◆ Input for this task:
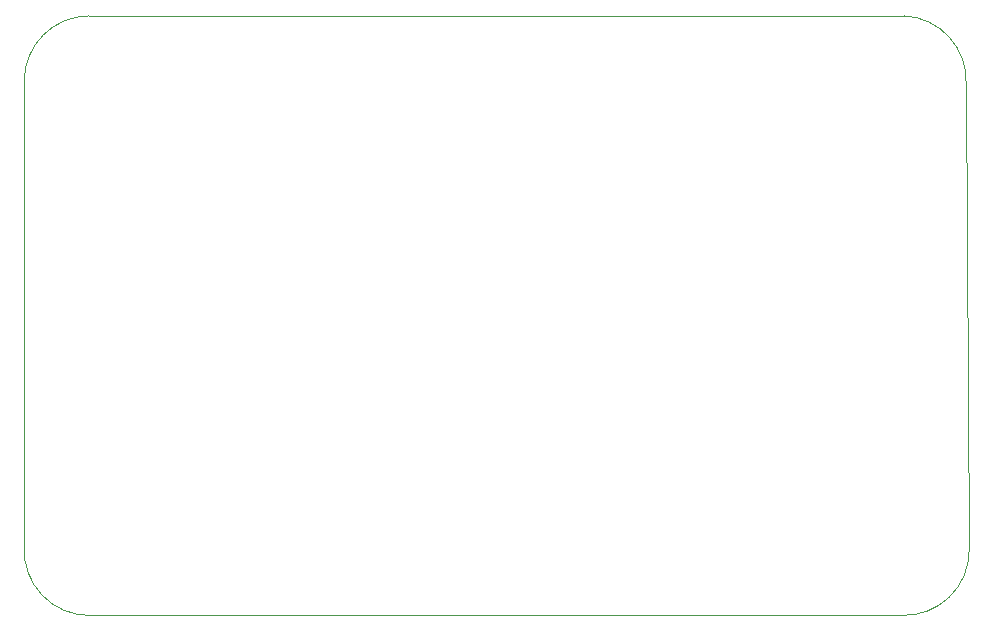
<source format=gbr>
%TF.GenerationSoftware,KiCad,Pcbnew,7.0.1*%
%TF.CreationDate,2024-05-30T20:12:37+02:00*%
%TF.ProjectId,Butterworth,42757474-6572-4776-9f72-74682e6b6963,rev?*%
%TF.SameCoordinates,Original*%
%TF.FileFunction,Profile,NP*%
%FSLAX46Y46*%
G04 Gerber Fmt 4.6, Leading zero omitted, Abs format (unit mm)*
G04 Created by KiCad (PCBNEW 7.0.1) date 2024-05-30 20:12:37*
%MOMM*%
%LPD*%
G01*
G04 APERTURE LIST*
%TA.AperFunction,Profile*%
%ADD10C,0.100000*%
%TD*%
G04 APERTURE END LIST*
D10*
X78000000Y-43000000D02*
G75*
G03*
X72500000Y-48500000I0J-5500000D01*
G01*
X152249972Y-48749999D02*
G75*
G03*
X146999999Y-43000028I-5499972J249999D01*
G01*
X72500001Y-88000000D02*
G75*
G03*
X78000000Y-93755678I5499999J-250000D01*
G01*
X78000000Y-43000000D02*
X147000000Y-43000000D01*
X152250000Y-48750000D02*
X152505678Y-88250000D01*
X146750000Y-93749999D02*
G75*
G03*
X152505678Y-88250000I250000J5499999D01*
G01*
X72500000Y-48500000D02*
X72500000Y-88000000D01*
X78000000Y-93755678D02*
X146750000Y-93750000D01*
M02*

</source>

---

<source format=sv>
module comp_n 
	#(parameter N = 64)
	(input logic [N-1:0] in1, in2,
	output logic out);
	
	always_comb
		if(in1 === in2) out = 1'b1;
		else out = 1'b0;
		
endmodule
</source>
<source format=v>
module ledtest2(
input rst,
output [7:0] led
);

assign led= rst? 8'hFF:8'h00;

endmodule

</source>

==

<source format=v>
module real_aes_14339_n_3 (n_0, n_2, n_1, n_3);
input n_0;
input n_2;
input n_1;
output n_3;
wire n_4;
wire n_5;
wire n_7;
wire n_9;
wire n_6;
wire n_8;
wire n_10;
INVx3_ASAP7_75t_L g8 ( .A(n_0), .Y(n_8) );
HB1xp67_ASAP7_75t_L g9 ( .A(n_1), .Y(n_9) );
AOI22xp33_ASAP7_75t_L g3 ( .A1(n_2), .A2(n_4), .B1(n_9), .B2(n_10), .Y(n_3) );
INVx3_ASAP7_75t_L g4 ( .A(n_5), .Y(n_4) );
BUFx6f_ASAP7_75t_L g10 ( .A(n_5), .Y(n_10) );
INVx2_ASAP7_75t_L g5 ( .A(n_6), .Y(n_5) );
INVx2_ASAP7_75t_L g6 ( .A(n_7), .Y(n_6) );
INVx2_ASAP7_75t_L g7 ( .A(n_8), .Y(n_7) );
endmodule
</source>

◆ Description of the task: In the records above, how many lines hold "KiCad"? Only the number is wanted.

◆ Written answer: 2